Внутри двухкилометровой рамки крепостных стен Дубровника я насчитал 17 статуй его небесного покровителя, святого Власия; часто он изображен с макетом города в руках. Одна скульптура отличается от остальных — святой высоко поднял свой тяжелый груз, почти заслонив лицо. Легенда гласит: когда независимость Рагузы была упразднена, городской мудрец поглядел на Власия и воскликнул: «Святой закрылся от стыда, потому что больше ему нечего здесь защищать!» Это, конечно, сильное преувеличение, хотя горечь мудреца можно понять: крепостные ворота не открывались завоевателям с XIII века. К тому времени заболоченный канал, согласно популярной исторической версии, некогда разделявший Рагузиум и Дубраву, как раз засыпали, потому что взаимные скептицизм и недоверие латинян и славян уступили место общим интересам. Еще через 300 лет бывший канал, ставший центральной улицей Страдун, удосужились замостить. У дворца Спонца поставили скульптуру рыцаря Орландо (он же Роланд), твердая правая рука которого дала название местной мере длины, дубровницкому локтю, — 51,2 сантиметра. Нынешний облик городского центра сформировался после землетрясения 1667 года. Тогда большинство каменных зданий было разрушено, а потом восстановлено, как утверждают специалисты, в формате облегченного barocco. Барокко в переводе с итальянского — склонный к излишеству. Гуляя по Дубровнику, понимаешь: если излишество правильно устранить, получается совершенство.

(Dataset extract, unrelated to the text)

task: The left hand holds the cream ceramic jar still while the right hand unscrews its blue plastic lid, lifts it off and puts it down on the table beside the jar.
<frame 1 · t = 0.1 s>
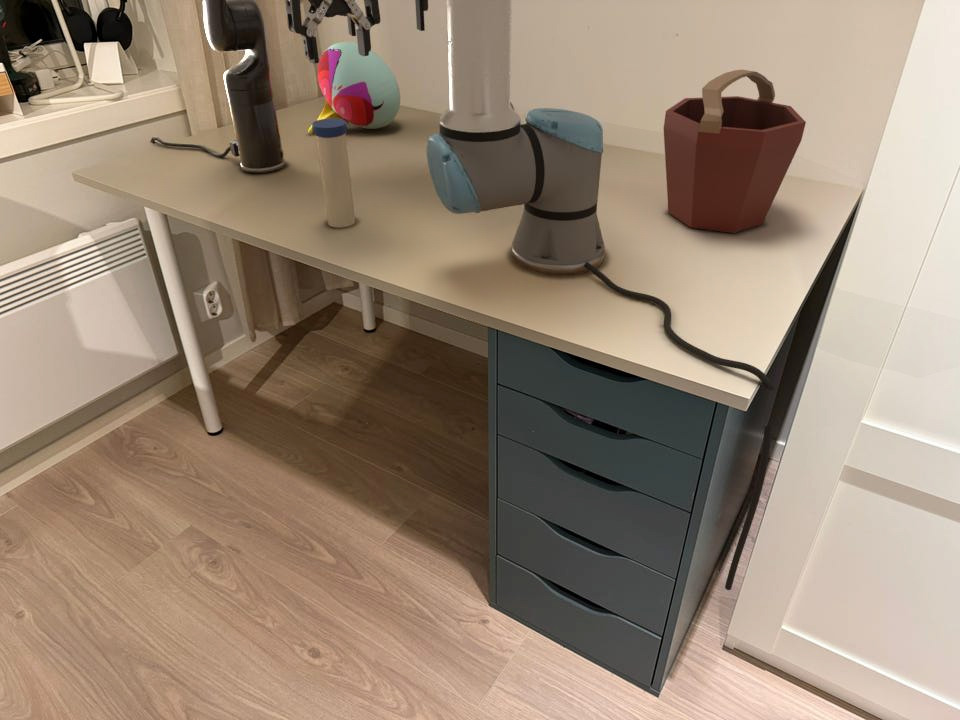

Иван Гундулич. Рисунок, 1861 год
В 1950 году в Дубровнике состоялась 9-я Шахматная олимпиада. По наказу коммунистической партии победу одержала сборная Югославии, на первой доске отлично играл Светозар Глигорич, имя которого мне знакомо еще по занятиям в школьном шахматном кружке. Соревнования вызвали ажиотаж, а на матче югославов с американцами (окончился вничью) три зала Галереи искусств не смогли вместить всех пожелавших стать зрителями. Но советскому гроссмейстеру шах и мат Глигорич все-таки не поставил: турнир выпал на время политического конфликта между Тито и Сталиным, поэтому страны Восточного блока свои команды не прислали. В Дубровнике, понятное дело, сошли от шахматного счастья с ума и отыскали в летописях нужную информацию: первую партию в Республике Рагуза сыграли в далеком 1422 году.
По просьбе ФИДЕ сербский скульптор Петар Почек изготовил к домашней олимпиаде раритетный игровой сет: 50 клетчатых досок и 50 двойных наборов фигур повышенной устойчивости, без религиозной символики, легких, но не выскальзывающих из пальцев, верных пропорций и чистых линий, из клена и ореха естественных цветов, с подкладками изумрудного войлока. Любой из этих комплектов, которые теперь, по уверениям знатоков, невозможно отыскать, на аукционном рынке оценивался бы в миллионы долларов. Роберт Фишер, едва ли не лучший гроссмейстер минувшего века, считал «дубровницкие шахматы» залогом побед и прятал доску вместе с фигурами в специальном сейфе.